▶ _What the task requires_
Copy the data that appears below exactly. Drop the pictures.

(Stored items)
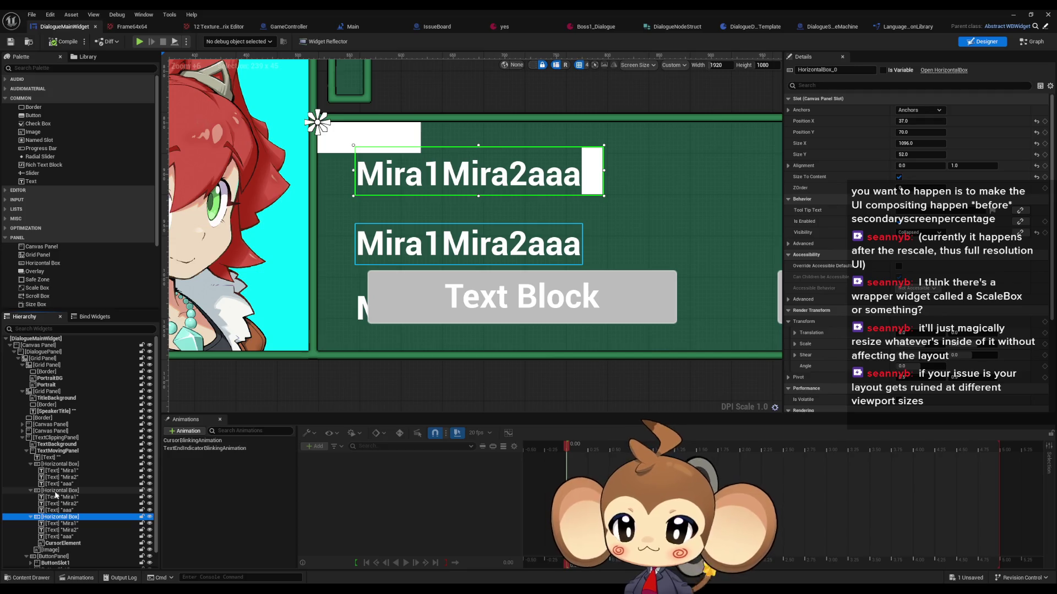
{"action": "left_click", "coordinate": [58, 490]}
{"action": "left_click", "coordinate": [905, 154]}
{"action": "type", "text": "52"}
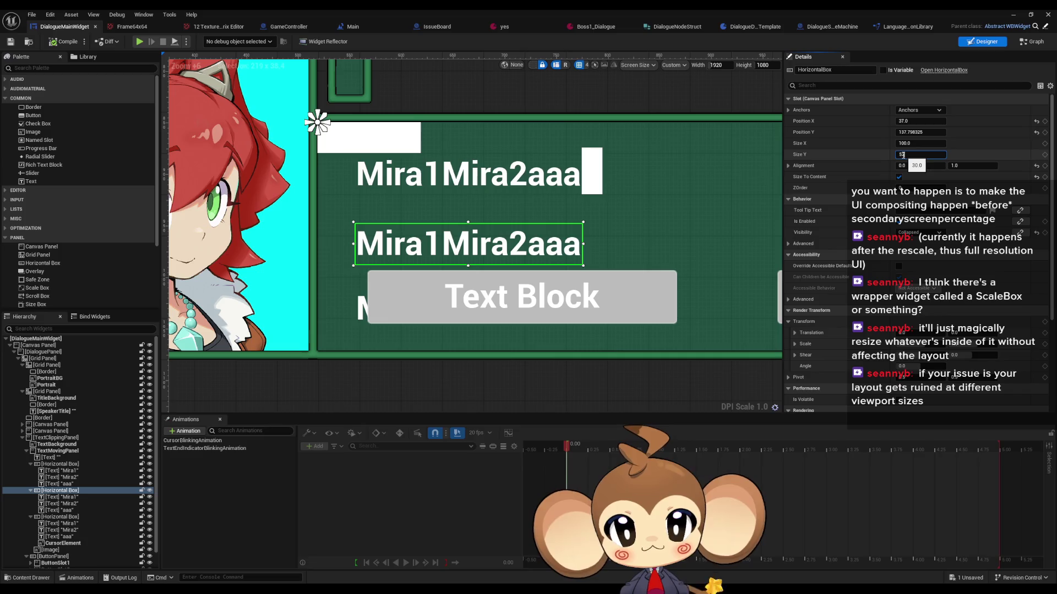
{"action": "key", "text": "Return"}
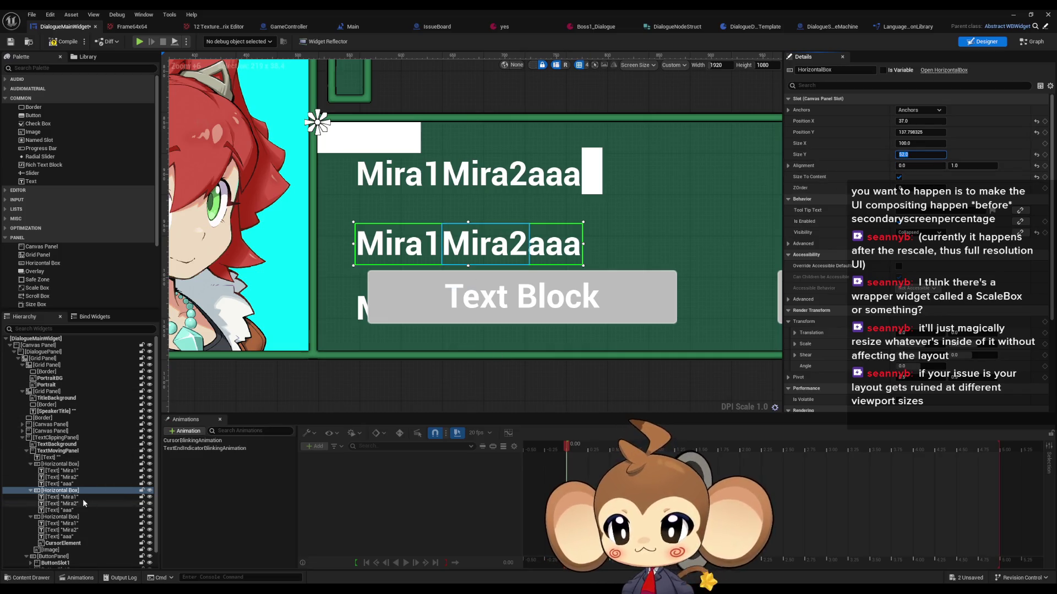
Step: Set the bottom text row's Size Y to 52
{"action": "left_click", "coordinate": [50, 518]}
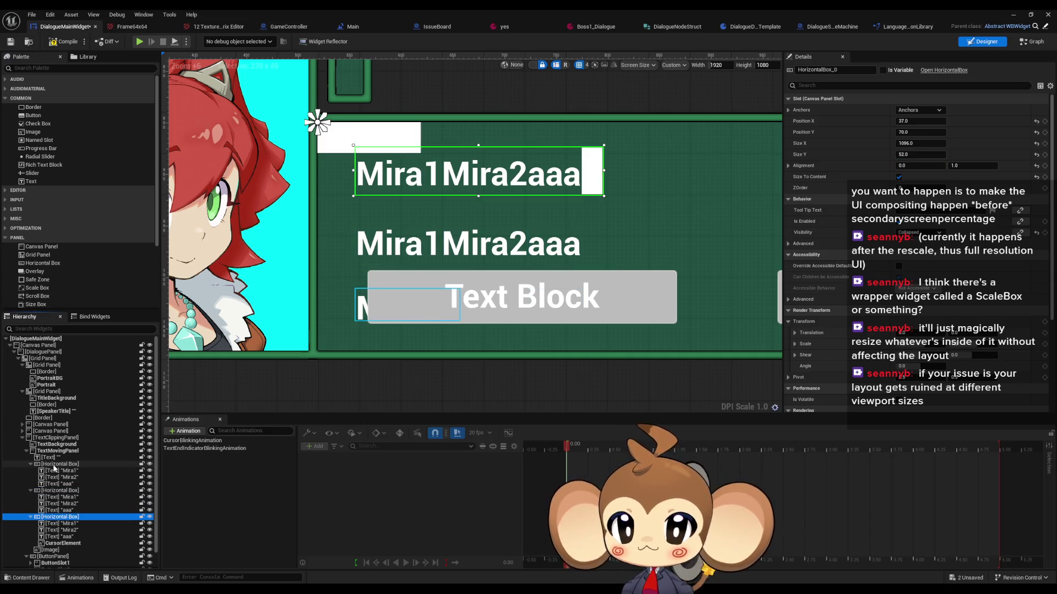
{"action": "left_click", "coordinate": [54, 466]}
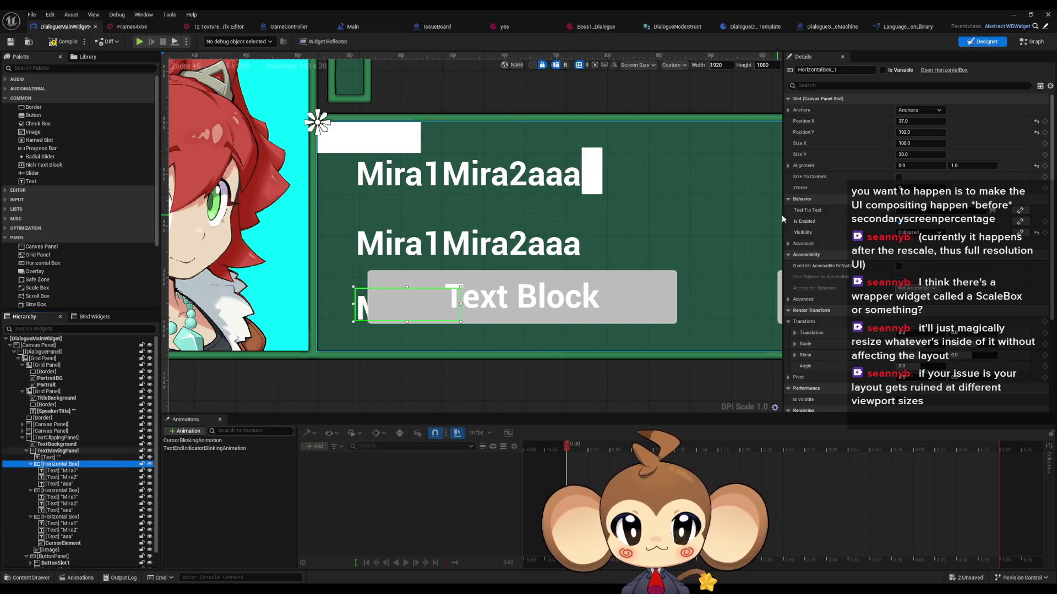
{"action": "left_click", "coordinate": [920, 154]}
{"action": "type", "text": "52"}
{"action": "key", "text": "Return"}
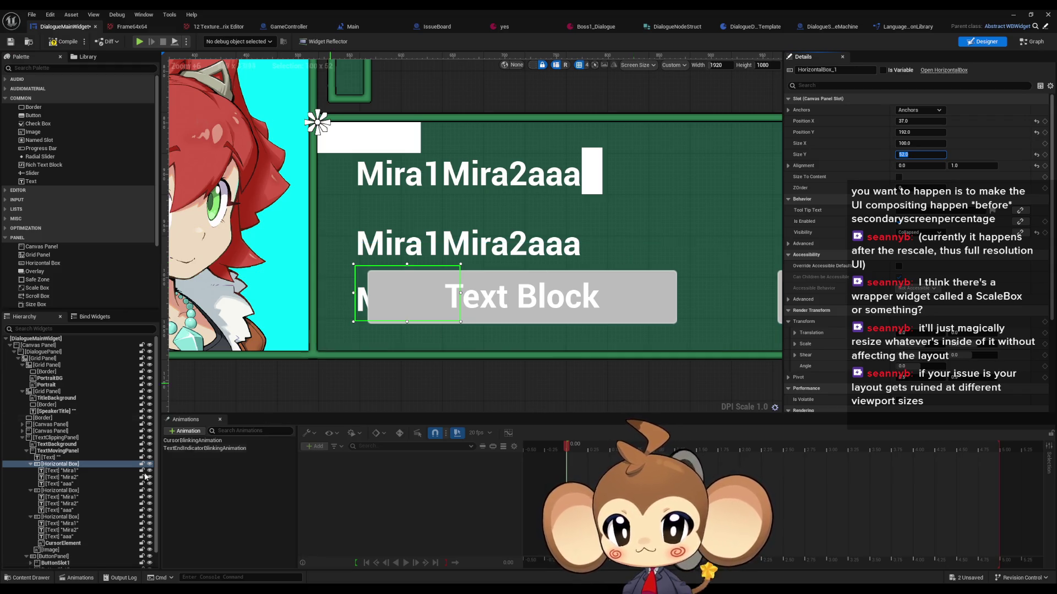
Step: Compare the three rows and nudge the middle row's Position Y up to about 131
{"action": "left_click", "coordinate": [52, 492]}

▶ _Solution to the problem_
{"action": "left_click", "coordinate": [58, 490]}
{"action": "left_click", "coordinate": [905, 154]}
{"action": "type", "text": "52"}
{"action": "key", "text": "Return"}
Step: Set the bottom text row's Size Y to 52
{"action": "left_click", "coordinate": [50, 518]}
{"action": "left_click", "coordinate": [54, 466]}
{"action": "left_click", "coordinate": [920, 154]}
{"action": "type", "text": "52"}
{"action": "key", "text": "Return"}
Step: Compare the three rows and nudge the middle row's Position Y up to about 131
{"action": "left_click", "coordinate": [52, 492]}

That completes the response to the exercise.